Bike commuters on San Fernando Street, which is slated to get the city's first green bike lanes. Photo: Richard Masoner/Cyclelicious

San Jose — which wants its central district to become the urban center of Silicon Valley — hopes to build the Bay Area’s most bike-friendly downtown, where pedaling to work, school or the farmers market is “safe, convenient and commonplace” for people of all ages. The vision includes Long Beach-inspired bicycle-friendly business districts, where merchants would wholeheartedly embrace bike-riding shoppers and diners.

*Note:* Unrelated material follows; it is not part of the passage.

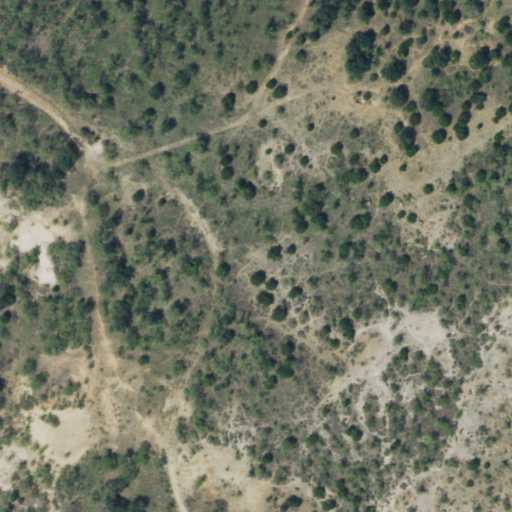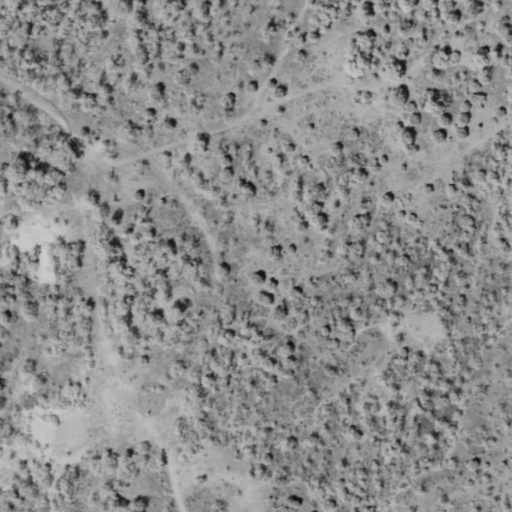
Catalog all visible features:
road: (218, 245)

“Our ambition is to retrofit a city that has been built for cars into one that is built for people,” said Council Member Sam Liccardo, who represents downtown and commutes by bike to San Jose City Hall three days a week. “The vibrancy that we hope and expect it will bring to our streetscape will start to change perceptions of San Jose throughout the region.”

The city is also planning beyond downtown and wants to create a strong network of convenient crosstown bikeways linking the auto-oriented suburban ring to the transit-rich urban core.

“It’s sunny 300 days a year and we don’t have San Francisco hills,” said Colin Heyne, deputy director of the Silicon Valley Bike Coalition. “Nature has given us this opportunity to become a great place to walk and bike.”

Though only 1.2 percent of San Jose residents commute by bike, according to the city’s tally, anecdotally the trend seems to be pointing toward higher rates. The popular San Jose Bike Party has helped to boost ridership, drawing many first time riders inspired by the impressive monthly display of bike culture. The city has set a 5 percent bike mode share goal by 2020, and 15 percent by 2040.